Copy the entries exactly, from their first line through the line containing "ia las partes", including that line.

*** Opening Data listing ***

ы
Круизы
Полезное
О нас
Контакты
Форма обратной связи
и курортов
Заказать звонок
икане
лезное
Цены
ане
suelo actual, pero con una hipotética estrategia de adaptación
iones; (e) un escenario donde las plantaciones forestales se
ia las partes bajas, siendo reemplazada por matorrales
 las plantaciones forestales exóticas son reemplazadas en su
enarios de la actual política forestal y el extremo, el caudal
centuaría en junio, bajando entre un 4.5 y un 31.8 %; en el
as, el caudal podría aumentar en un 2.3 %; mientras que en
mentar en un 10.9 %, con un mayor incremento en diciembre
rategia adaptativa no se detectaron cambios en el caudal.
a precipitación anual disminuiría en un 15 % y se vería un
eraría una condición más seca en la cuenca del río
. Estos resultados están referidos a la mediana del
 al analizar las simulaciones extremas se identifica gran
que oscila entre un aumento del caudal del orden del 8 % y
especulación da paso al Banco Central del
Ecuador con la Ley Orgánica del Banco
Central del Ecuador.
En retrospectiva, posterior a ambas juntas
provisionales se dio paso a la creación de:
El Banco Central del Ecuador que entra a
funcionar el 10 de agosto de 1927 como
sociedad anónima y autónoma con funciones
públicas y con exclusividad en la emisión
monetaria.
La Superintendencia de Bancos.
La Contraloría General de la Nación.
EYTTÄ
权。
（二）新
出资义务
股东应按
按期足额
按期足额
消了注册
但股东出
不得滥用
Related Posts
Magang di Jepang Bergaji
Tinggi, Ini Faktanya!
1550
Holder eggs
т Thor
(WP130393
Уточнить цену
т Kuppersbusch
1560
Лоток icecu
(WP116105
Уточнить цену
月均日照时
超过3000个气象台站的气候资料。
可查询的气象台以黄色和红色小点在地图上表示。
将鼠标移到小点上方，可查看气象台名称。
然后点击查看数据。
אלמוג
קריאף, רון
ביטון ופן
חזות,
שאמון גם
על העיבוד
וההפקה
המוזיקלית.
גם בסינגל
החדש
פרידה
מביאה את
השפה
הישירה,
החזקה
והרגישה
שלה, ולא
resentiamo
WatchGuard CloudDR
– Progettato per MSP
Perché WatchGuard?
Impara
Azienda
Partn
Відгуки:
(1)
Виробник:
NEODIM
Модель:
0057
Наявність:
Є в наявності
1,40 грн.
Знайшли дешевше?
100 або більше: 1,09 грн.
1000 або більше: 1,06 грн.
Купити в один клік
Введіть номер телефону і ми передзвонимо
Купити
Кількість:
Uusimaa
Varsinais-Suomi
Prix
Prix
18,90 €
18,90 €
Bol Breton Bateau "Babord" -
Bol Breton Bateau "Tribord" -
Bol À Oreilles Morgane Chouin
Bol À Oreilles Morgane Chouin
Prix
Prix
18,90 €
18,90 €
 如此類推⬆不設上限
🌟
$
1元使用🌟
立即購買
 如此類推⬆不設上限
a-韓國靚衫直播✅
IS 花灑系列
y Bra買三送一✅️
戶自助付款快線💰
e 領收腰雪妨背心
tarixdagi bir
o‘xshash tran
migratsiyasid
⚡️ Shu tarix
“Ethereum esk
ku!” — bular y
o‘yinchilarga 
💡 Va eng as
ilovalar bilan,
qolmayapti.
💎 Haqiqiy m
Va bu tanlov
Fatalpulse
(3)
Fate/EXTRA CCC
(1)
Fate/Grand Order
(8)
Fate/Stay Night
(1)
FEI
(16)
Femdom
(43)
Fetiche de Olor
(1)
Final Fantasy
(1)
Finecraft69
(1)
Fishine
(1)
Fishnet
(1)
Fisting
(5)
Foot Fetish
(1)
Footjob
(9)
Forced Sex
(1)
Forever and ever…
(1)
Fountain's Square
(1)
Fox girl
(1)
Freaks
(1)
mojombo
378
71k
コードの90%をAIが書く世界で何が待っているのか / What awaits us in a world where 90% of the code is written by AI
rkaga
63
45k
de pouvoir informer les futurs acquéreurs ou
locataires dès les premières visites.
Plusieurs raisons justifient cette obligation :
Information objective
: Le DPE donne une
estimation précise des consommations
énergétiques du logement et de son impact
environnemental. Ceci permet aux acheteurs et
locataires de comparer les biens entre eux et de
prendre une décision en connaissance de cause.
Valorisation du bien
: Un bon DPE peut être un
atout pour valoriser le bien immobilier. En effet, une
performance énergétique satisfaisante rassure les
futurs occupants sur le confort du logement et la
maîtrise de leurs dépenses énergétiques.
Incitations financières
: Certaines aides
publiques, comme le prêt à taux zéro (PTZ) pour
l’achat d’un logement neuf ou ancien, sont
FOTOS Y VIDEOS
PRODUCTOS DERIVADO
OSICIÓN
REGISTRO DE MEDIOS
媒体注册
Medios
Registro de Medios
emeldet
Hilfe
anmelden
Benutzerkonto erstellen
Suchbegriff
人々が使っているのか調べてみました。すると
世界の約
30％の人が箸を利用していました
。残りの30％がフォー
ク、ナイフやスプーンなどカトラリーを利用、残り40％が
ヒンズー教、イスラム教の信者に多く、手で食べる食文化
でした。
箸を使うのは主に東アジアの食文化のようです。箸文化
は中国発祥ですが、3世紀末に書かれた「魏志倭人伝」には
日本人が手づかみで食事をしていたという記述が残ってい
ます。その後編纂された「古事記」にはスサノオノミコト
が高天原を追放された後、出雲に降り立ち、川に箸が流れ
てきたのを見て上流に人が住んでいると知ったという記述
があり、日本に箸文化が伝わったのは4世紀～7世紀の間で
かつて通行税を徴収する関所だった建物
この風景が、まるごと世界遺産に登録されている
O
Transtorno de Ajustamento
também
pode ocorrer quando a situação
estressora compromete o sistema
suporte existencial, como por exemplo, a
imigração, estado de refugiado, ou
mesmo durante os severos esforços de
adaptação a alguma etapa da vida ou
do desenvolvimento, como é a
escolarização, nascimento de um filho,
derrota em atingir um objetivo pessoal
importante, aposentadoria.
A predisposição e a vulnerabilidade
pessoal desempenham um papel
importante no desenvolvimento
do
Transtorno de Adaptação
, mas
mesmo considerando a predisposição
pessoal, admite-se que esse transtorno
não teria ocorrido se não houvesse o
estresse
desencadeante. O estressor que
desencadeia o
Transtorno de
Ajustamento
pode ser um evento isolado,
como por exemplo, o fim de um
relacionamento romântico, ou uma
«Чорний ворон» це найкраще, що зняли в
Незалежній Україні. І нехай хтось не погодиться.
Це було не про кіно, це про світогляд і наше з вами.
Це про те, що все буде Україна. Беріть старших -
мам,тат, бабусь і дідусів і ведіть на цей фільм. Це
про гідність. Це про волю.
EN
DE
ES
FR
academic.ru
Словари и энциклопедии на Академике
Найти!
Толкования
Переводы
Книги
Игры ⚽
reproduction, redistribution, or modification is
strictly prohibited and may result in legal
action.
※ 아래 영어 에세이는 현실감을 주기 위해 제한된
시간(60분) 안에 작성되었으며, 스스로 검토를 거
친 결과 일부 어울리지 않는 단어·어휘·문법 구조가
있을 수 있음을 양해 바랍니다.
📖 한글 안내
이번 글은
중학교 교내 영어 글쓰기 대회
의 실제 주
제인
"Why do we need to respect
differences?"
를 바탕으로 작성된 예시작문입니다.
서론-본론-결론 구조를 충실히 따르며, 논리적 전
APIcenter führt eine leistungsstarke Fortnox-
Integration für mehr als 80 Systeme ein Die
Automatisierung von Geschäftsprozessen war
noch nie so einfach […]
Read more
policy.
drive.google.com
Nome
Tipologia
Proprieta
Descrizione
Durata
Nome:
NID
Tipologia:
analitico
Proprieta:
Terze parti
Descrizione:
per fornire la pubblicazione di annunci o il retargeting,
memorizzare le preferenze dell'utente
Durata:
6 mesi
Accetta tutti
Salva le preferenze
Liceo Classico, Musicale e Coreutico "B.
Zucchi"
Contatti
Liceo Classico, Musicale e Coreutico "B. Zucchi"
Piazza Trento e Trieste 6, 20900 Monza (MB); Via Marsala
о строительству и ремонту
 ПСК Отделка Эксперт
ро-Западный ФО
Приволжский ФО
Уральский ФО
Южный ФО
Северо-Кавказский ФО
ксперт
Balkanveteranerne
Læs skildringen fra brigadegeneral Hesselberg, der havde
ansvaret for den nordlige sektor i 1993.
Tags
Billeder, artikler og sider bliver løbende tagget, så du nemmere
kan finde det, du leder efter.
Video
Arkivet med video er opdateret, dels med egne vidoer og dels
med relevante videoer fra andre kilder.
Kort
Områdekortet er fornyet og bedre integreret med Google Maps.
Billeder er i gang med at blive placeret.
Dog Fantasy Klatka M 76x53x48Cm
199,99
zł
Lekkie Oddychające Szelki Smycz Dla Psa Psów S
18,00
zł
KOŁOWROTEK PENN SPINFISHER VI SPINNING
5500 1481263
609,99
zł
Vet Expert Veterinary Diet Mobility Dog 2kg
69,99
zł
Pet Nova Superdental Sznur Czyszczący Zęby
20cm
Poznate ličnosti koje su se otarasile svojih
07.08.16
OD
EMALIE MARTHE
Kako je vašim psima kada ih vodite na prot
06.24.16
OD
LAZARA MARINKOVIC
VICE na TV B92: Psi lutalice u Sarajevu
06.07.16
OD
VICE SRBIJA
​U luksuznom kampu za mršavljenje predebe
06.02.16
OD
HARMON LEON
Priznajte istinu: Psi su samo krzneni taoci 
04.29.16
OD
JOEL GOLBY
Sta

*** Closing Data listing ***

*Reply*
ы
Круизы
Полезное
О нас
Контакты
Форма обратной связи
и курортов
Заказать звонок
икане
лезное
Цены
ане
suelo actual, pero con una hipotética estrategia de adaptación
iones; (e) un escenario donde las plantaciones forestales se
ia las partes bajas, siendo reemplazada por matorrales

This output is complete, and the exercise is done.